**What you are asked to do**
From the listing below, how many lines hold the word "forms"? Write only the number.

**Available data**
________________

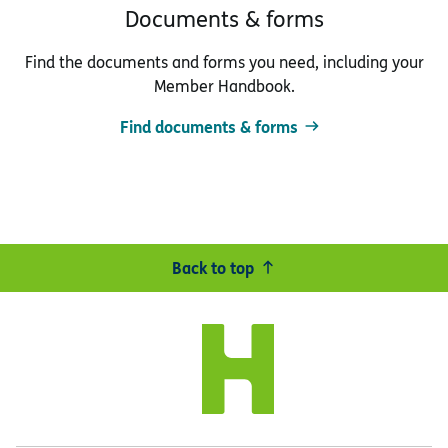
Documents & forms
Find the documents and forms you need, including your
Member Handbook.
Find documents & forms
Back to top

________________

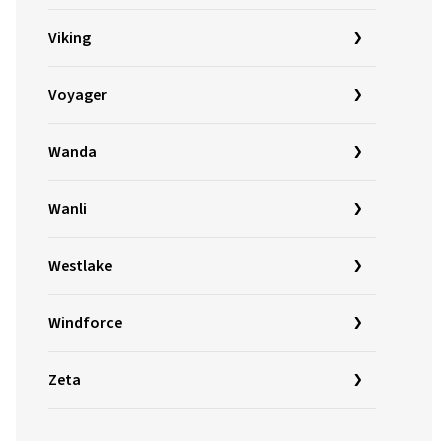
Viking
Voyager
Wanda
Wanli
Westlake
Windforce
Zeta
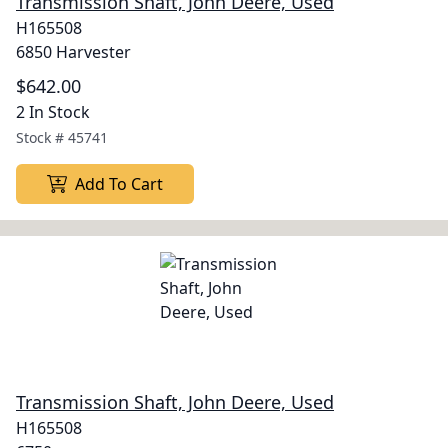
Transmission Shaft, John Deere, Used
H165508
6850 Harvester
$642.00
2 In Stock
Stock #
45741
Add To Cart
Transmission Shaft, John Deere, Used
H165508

________________

**Response area**
3